** The records follows **

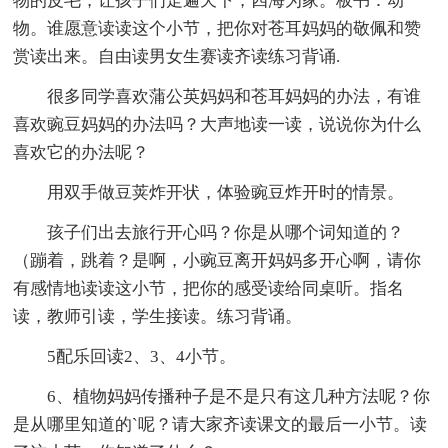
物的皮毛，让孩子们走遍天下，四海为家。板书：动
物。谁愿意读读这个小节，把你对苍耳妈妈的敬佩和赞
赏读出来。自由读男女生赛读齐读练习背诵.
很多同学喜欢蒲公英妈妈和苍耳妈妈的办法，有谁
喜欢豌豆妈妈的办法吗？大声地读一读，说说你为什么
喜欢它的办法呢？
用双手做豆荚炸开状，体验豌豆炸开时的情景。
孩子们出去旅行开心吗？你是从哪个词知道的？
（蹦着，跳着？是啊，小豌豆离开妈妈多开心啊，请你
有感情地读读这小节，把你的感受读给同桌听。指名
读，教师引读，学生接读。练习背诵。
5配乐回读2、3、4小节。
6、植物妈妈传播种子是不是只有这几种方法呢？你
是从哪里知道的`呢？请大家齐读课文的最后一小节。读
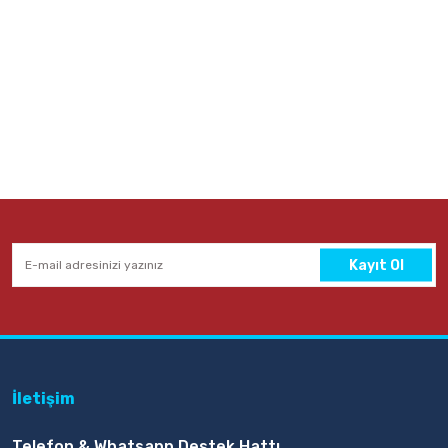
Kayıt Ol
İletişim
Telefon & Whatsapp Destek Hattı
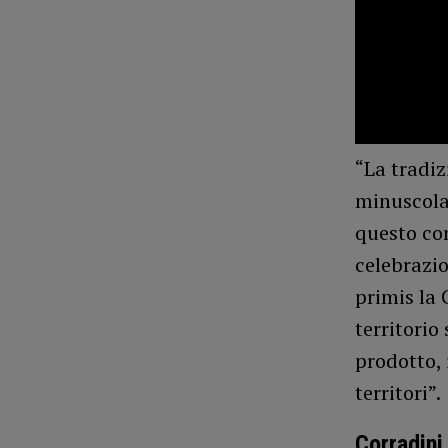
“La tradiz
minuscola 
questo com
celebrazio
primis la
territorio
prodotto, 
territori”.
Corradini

** End of The records **
** The records follows **

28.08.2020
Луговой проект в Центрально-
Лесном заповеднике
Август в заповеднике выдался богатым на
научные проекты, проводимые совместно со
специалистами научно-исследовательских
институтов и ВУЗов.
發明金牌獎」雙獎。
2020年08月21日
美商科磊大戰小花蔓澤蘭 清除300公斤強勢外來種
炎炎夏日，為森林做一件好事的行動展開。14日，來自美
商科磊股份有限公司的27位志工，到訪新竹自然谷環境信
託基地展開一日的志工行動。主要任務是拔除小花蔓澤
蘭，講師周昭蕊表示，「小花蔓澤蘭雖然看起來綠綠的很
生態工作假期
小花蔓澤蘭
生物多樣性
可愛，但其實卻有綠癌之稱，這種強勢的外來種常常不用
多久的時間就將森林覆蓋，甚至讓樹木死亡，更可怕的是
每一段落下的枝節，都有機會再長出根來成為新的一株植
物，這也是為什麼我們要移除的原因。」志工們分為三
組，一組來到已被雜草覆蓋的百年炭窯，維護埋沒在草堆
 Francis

** End of The records **
** The records follows **

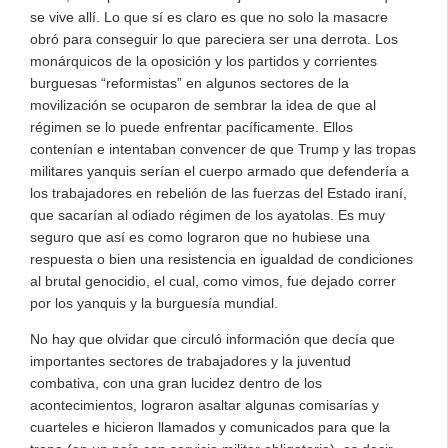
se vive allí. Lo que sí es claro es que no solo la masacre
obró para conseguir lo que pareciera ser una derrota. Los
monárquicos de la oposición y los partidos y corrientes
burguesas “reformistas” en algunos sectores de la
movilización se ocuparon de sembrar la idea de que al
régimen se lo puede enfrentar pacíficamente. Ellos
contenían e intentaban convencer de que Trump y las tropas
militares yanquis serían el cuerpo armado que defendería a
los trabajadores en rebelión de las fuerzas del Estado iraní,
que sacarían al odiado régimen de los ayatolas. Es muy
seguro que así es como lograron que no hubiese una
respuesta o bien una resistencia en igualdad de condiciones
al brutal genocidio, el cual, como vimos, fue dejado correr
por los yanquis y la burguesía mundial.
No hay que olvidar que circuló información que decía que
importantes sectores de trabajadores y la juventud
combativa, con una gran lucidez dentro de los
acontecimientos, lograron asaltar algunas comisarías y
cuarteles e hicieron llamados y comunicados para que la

** End of The records **

» Task requirements: Transcribe the stretch of the listing above from the line containing "se vive allí." through the line containing "sectores de la", keeping every word, mark and line break unchanged.

» Your solution:
se vive allí. Lo que sí es claro es que no solo la masacre
obró para conseguir lo que pareciera ser una derrota. Los
monárquicos de la oposición y los partidos y corrientes
burguesas “reformistas” en algunos sectores de la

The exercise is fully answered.